A chaotic game of musical chairs which continues to undermine the rule of law, loot state coffers and destroy a public institution so crucial to our democracy. This is the only way to describe the latest developments at the SABC.
Shortly after losing a court bid to keep his job as chief operating officer, Hlaudi Motsoeneng attended kwaito star Mandoza’s funeral last week.
“I hear people saying Hlaudi is stressed,” he told mourners.
“Hlaudi is stress free. If I was stressed, I would not be able to deliver what I want to deliver. Maybe you are stressed yourself because Hlaudi is delivering,” he said, vowing he would make a comeback. And he did. Days later it emerged that not only was the SABC planning to have Motsoeneng return to the post in an acting capacity, he was paid a R11.4-million bonus for facilitating deals, including the controversial agreement with MultiChoice to create SABC channels on DStv.
This is over and above various undeserved increases and bonuses he had given himself since taking over the reins at the public broadcaster.
Motsoeneng was paid the latest bonus despite the SABC’s 2015-16 financial results – due out on Thursday – which are expected to show a loss of nearly R500-million.
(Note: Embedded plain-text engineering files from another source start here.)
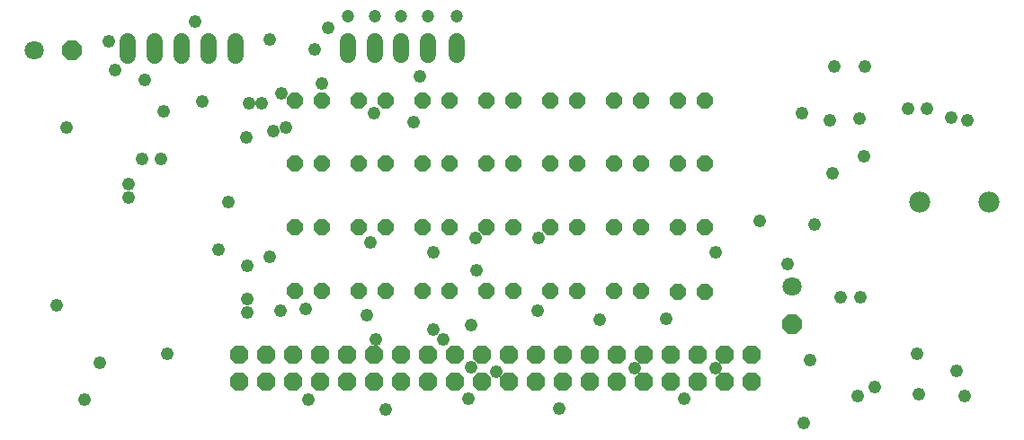
<source format=gbs>
G75*
%MOIN*%
%OFA0B0*%
%FSLAX24Y24*%
%IPPOS*%
%LPD*%
%AMOC8*
5,1,8,0,0,1.08239X$1,22.5*
%
%ADD10OC8,0.0600*%
%ADD11C,0.0600*%
%ADD12C,0.0595*%
%ADD13C,0.0474*%
%ADD14C,0.0780*%
%ADD15OC8,0.0680*%
%ADD16OC8,0.0710*%
%ADD17C,0.0710*%
%ADD18C,0.0480*%
D10*
X013043Y007881D03*
X014043Y007881D03*
X015405Y007881D03*
X016405Y007881D03*
X017767Y007881D03*
X018767Y007881D03*
X020130Y007881D03*
X021130Y007881D03*
X022492Y007881D03*
X023492Y007881D03*
X024854Y007881D03*
X025854Y007881D03*
X027216Y007842D03*
X028216Y007842D03*
X028216Y010244D03*
X027216Y010244D03*
X025854Y010244D03*
X024854Y010244D03*
X023492Y010244D03*
X022492Y010244D03*
X021130Y010244D03*
X020130Y010244D03*
X018767Y010244D03*
X017767Y010244D03*
X016405Y010244D03*
X015405Y010244D03*
X014043Y010244D03*
X013043Y010244D03*
X013043Y012606D03*
X014043Y012606D03*
X015405Y012606D03*
X016405Y012606D03*
X017767Y012606D03*
X018767Y012606D03*
X020130Y012606D03*
X021130Y012606D03*
X022492Y012606D03*
X023492Y012606D03*
X024854Y012606D03*
X025854Y012606D03*
X027216Y012606D03*
X028216Y012606D03*
X028216Y014968D03*
X027216Y014968D03*
X025854Y014968D03*
X024854Y014968D03*
X023492Y014968D03*
X022492Y014968D03*
X021130Y014968D03*
X020130Y014968D03*
X018767Y014968D03*
X017767Y014968D03*
X016405Y014968D03*
X015405Y014968D03*
X014043Y014968D03*
X013043Y014968D03*
D11*
X010830Y016625D02*
X010830Y017145D01*
X009830Y017145D02*
X009830Y016625D01*
X008830Y016625D02*
X008830Y017145D01*
X007830Y017145D02*
X007830Y016625D01*
X006830Y016625D02*
X006830Y017145D01*
D12*
X015000Y017155D02*
X015000Y016640D01*
X015984Y016640D02*
X015984Y017155D01*
X016968Y017155D02*
X016968Y016640D01*
X017952Y016640D02*
X017952Y017155D01*
X019015Y017155D02*
X019015Y016640D01*
D13*
X019015Y018078D03*
X017952Y018078D03*
X016968Y018078D03*
X015984Y018078D03*
X015000Y018078D03*
D14*
X036200Y011189D03*
X038760Y011189D03*
D15*
X029972Y005507D03*
X028972Y005507D03*
X027972Y005507D03*
X026972Y005507D03*
X025972Y005507D03*
X024972Y005507D03*
X023972Y005507D03*
X022972Y005507D03*
X021972Y005507D03*
X020972Y005507D03*
X019972Y005507D03*
X018972Y005507D03*
X017972Y005507D03*
X016972Y005507D03*
X015972Y005507D03*
X014972Y005507D03*
X013972Y005507D03*
X012972Y005507D03*
X011972Y005507D03*
X010972Y005507D03*
X010972Y004507D03*
X011972Y004507D03*
X012972Y004507D03*
X013972Y004507D03*
X014972Y004507D03*
X015972Y004507D03*
X016972Y004507D03*
X017972Y004507D03*
X018972Y004507D03*
X019972Y004507D03*
X020972Y004507D03*
X021972Y004507D03*
X022972Y004507D03*
X023972Y004507D03*
X024972Y004507D03*
X025972Y004507D03*
X026972Y004507D03*
X027972Y004507D03*
X028972Y004507D03*
X029972Y004507D03*
D16*
X031456Y006670D03*
X004755Y016819D03*
D17*
X003355Y016819D03*
X031456Y008070D03*
D18*
X005242Y003838D03*
X005782Y005233D03*
X008302Y005548D03*
X011272Y007078D03*
X011272Y007573D03*
X012487Y007168D03*
X013432Y007213D03*
X015682Y006988D03*
X016042Y006088D03*
X018157Y006448D03*
X018517Y006088D03*
X019552Y006628D03*
X022027Y007168D03*
X024322Y006808D03*
X026797Y006853D03*
X025627Y005008D03*
X027472Y003883D03*
X028642Y005008D03*
X032129Y005329D03*
X033896Y003973D03*
X034537Y004333D03*
X036157Y004063D03*
X037552Y004918D03*
X037874Y003984D03*
X036102Y005559D03*
X033997Y007663D03*
X033277Y007663D03*
X031297Y008878D03*
X028642Y009328D03*
X030275Y010480D03*
X032287Y010363D03*
X032962Y012253D03*
X034132Y012883D03*
X033952Y014278D03*
X032872Y014233D03*
X031837Y014486D03*
X033031Y016228D03*
X034173Y016228D03*
X035748Y014653D03*
X036456Y014653D03*
X037372Y014323D03*
X037957Y014233D03*
X022072Y009868D03*
X019732Y009868D03*
X018157Y009328D03*
X019777Y008653D03*
X015817Y009688D03*
X012082Y009148D03*
X011272Y008833D03*
X010192Y009418D03*
X010552Y011173D03*
X008077Y012793D03*
X007357Y012793D03*
X006862Y011848D03*
X006862Y011353D03*
X011227Y013603D03*
X012217Y013828D03*
X012712Y013963D03*
X011812Y014863D03*
X011317Y014863D03*
X012532Y015223D03*
X014017Y015583D03*
X015952Y014503D03*
X017437Y014143D03*
X017662Y015853D03*
X014252Y017645D03*
X013747Y016843D03*
X012086Y017212D03*
X009320Y017878D03*
X006142Y017158D03*
X006367Y016078D03*
X007447Y015718D03*
X008167Y014548D03*
X009584Y014908D03*
X004567Y013963D03*
X004207Y007348D03*
X013522Y003838D03*
X016402Y003478D03*
X019462Y003883D03*
X019552Y005053D03*
X020497Y004873D03*
X022837Y003523D03*
X031882Y002983D03*
M02*

</source>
It is also despite the fact that Motsoeneng’s reign over the public broadcaster has been fraught with one disaster after another from financial mismanagement to a poisonous organisational culture and compromised journalistic integrity.
That Motsoeneng does not deserve to lead the SABC nor score bonuses from it is a no-brainer.
Yet he does because he epitomises a worrying phenomenon in our country where positions of power and influence are occupied by people of questionable integrity.
It is this environment that allows for people like Motsoeneng to thrive.
It is the value he brings, not to the SABC, but to the political elite for whom he opens the doors of patronage, that makes him so powerful.